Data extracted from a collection
####################

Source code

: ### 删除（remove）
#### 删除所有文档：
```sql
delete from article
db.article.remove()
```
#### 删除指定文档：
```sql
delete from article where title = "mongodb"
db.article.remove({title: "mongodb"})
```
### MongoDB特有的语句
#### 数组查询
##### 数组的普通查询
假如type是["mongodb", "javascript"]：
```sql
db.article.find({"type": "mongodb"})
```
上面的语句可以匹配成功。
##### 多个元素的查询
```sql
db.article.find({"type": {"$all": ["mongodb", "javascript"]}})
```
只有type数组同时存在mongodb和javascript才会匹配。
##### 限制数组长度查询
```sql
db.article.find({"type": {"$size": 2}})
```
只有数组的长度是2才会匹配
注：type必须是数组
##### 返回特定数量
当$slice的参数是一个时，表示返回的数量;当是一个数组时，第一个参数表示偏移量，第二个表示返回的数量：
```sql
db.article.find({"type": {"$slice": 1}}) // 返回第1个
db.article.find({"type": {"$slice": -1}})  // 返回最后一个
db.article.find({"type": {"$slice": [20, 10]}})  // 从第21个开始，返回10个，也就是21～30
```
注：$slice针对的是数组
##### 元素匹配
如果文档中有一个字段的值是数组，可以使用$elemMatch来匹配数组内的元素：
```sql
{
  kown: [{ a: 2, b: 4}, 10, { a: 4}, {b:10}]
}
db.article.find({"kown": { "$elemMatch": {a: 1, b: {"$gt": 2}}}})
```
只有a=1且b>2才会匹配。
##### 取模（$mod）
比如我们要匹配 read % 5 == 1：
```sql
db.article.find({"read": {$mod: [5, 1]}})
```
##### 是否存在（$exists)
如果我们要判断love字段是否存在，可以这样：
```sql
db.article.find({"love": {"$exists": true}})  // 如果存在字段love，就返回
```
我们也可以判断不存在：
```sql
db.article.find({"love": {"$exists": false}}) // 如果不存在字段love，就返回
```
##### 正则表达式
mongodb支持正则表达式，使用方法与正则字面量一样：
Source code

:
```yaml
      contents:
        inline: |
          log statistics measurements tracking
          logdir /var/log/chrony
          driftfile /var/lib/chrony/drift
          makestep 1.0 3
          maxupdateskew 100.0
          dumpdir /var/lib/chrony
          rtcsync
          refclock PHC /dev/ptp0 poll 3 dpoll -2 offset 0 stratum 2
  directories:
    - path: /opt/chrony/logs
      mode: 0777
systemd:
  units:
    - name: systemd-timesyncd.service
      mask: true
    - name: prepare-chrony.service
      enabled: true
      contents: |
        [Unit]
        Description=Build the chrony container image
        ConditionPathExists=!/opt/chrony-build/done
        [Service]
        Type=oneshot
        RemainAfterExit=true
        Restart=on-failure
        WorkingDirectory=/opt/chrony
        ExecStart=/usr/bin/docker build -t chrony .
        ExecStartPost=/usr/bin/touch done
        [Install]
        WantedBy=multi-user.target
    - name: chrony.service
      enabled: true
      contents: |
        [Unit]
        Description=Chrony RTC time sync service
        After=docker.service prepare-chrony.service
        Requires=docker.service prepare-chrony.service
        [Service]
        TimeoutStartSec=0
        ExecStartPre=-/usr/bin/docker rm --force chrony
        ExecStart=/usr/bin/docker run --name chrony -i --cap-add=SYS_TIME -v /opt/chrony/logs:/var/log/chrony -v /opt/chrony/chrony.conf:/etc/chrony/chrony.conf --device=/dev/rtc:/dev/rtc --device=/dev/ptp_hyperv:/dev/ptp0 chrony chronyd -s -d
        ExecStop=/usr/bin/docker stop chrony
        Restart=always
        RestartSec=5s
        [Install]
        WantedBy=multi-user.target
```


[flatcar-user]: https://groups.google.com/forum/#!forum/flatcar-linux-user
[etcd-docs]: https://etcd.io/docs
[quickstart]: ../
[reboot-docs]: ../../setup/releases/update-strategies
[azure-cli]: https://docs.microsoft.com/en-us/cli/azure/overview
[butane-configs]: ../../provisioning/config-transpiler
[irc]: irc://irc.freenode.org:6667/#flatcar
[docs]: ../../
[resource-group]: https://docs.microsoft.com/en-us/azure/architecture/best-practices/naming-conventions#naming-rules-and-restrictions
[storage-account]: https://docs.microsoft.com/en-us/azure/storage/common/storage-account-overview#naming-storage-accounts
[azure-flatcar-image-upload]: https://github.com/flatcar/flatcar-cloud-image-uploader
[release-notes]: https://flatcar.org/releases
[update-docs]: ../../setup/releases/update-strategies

####################

--- WHAT TO PRODUCE ---
Write out each entry once more, exactly as it was given.

--- REPLY ---
Source code

: ### 删除（remove）
#### 删除所有文档：
```sql
delete from article
db.article.remove()
```
#### 删除指定文档：
```sql
delete from article where title = "mongodb"
db.article.remove({title: "mongodb"})
```
### MongoDB特有的语句
#### 数组查询
##### 数组的普通查询
假如type是["mongodb", "javascript"]：
```sql
db.article.find({"type": "mongodb"})
```
上面的语句可以匹配成功。
##### 多个元素的查询
```sql
db.article.find({"type": {"$all": ["mongodb", "javascript"]}})
```
只有type数组同时存在mongodb和javascript才会匹配。
##### 限制数组长度查询
```sql
db.article.find({"type": {"$size": 2}})
```
只有数组的长度是2才会匹配
注：type必须是数组
##### 返回特定数量
当$slice的参数是一个时，表示返回的数量;当是一个数组时，第一个参数表示偏移量，第二个表示返回的数量：
```sql
db.article.find({"type": {"$slice": 1}}) // 返回第1个
db.article.find({"type": {"$slice": -1}})  // 返回最后一个
db.article.find({"type": {"$slice": [20, 10]}})  // 从第21个开始，返回10个，也就是21～30
```
注：$slice针对的是数组
##### 元素匹配
如果文档中有一个字段的值是数组，可以使用$elemMatch来匹配数组内的元素：
```sql
{
  kown: [{ a: 2, b: 4}, 10, { a: 4}, {b:10}]
}
db.article.find({"kown": { "$elemMatch": {a: 1, b: {"$gt": 2}}}})
```
只有a=1且b>2才会匹配。
##### 取模（$mod）
比如我们要匹配 read % 5 == 1：
```sql
db.article.find({"read": {$mod: [5, 1]}})
```
##### 是否存在（$exists)
如果我们要判断love字段是否存在，可以这样：
```sql
db.article.find({"love": {"$exists": true}})  // 如果存在字段love，就返回
```
我们也可以判断不存在：
```sql
db.article.find({"love": {"$exists": false}}) // 如果不存在字段love，就返回
```
##### 正则表达式
mongodb支持正则表达式，使用方法与正则字面量一样：
Source code

:
```yaml
      contents:
        inline: |
          log statistics measurements tracking
          logdir /var/log/chrony
          driftfile /var/lib/chrony/drift
          makestep 1.0 3
          maxupdateskew 100.0
          dumpdir /var/lib/chrony
          rtcsync
          refclock PHC /dev/ptp0 poll 3 dpoll -2 offset 0 stratum 2
  directories:
    - path: /opt/chrony/logs
      mode: 0777
systemd:
  units:
    - name: systemd-timesyncd.service
      mask: true
    - name: prepare-chrony.service
      enabled: true
      contents: |
        [Unit]
        Description=Build the chrony container image
        ConditionPathExists=!/opt/chrony-build/done
        [Service]
        Type=oneshot
        RemainAfterExit=true
        Restart=on-failure
        WorkingDirectory=/opt/chrony
        ExecStart=/usr/bin/docker build -t chrony .
        ExecStartPost=/usr/bin/touch done
        [Install]
        WantedBy=multi-user.target
    - name: chrony.service
      enabled: true
      contents: |
        [Unit]
        Description=Chrony RTC time sync service
        After=docker.service prepare-chrony.service
        Requires=docker.service prepare-chrony.service
        [Service]
        TimeoutStartSec=0
        ExecStartPre=-/usr/bin/docker rm --force chrony
        ExecStart=/usr/bin/docker run --name chrony -i --cap-add=SYS_TIME -v /opt/chrony/logs:/var/log/chrony -v /opt/chrony/chrony.conf:/etc/chrony/chrony.conf --device=/dev/rtc:/dev/rtc --device=/dev/ptp_hyperv:/dev/ptp0 chrony chronyd -s -d
        ExecStop=/usr/bin/docker stop chrony
        Restart=always
        RestartSec=5s
        [Install]
        WantedBy=multi-user.target
```


[flatcar-user]: https://groups.google.com/forum/#!forum/flatcar-linux-user
[etcd-docs]: https://etcd.io/docs
[quickstart]: ../
[reboot-docs]: ../../setup/releases/update-strategies
[azure-cli]: https://docs.microsoft.com/en-us/cli/azure/overview
[butane-configs]: ../../provisioning/config-transpiler
[irc]: irc://irc.freenode.org:6667/#flatcar
[docs]: ../../
[resource-group]: https://docs.microsoft.com/en-us/azure/architecture/best-practices/naming-conventions#naming-rules-and-restrictions
[storage-account]: https://docs.microsoft.com/en-us/azure/storage/common/storage-account-overview#naming-storage-accounts
[azure-flatcar-image-upload]: https://github.com/flatcar/flatcar-cloud-image-uploader
[release-notes]: https://flatcar.org/releases
[update-docs]: ../../setup/releases/update-strategies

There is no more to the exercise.